# YOUR TASK
Determine how many lines of the material below include "knee", and reply with that number alone.

# INPUT DATA
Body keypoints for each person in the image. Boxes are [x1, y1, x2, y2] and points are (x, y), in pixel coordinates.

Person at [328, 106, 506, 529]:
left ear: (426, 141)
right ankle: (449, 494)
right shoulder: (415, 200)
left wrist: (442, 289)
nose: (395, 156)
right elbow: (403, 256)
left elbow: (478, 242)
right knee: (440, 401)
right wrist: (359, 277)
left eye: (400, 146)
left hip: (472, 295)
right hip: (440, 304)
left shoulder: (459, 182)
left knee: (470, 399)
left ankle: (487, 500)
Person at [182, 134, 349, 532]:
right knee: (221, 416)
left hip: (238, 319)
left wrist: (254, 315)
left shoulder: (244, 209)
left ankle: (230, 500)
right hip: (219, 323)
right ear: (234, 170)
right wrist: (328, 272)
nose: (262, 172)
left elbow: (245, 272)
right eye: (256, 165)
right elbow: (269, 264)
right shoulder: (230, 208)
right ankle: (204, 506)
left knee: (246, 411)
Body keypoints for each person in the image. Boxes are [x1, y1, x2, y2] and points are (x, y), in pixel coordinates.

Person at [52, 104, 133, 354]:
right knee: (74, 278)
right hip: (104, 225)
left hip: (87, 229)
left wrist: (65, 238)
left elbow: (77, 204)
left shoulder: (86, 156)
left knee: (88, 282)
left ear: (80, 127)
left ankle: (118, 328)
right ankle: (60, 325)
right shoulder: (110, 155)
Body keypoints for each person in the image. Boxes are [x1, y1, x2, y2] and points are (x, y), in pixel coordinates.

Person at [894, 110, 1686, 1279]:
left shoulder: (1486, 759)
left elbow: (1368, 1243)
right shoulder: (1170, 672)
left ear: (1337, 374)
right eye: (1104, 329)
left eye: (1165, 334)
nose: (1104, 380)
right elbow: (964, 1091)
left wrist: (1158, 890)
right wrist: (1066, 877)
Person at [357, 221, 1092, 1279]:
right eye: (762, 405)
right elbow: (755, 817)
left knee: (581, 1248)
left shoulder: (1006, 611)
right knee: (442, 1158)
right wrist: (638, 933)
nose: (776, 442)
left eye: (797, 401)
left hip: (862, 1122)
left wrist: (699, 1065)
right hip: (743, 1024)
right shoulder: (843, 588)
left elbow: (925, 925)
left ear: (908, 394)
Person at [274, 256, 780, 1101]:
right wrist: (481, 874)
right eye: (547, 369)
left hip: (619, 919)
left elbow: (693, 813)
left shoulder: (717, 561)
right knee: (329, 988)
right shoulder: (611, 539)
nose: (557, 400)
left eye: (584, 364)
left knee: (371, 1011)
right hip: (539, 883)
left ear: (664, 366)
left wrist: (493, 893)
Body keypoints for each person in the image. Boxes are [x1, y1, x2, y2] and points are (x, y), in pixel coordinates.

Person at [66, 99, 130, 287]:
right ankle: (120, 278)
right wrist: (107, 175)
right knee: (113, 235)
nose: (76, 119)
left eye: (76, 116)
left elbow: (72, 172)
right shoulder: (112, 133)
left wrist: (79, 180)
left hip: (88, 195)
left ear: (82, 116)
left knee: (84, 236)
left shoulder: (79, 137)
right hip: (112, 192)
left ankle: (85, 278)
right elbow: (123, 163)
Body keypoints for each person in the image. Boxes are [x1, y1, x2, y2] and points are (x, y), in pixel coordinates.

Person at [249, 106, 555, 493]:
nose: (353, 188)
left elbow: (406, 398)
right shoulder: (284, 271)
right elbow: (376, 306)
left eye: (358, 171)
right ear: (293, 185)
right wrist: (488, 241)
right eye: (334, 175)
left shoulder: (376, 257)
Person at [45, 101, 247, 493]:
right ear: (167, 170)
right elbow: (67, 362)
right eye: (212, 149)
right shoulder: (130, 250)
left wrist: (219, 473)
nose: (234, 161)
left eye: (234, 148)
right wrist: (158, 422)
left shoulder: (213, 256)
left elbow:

# SOLUTION FOR THIS TASK
12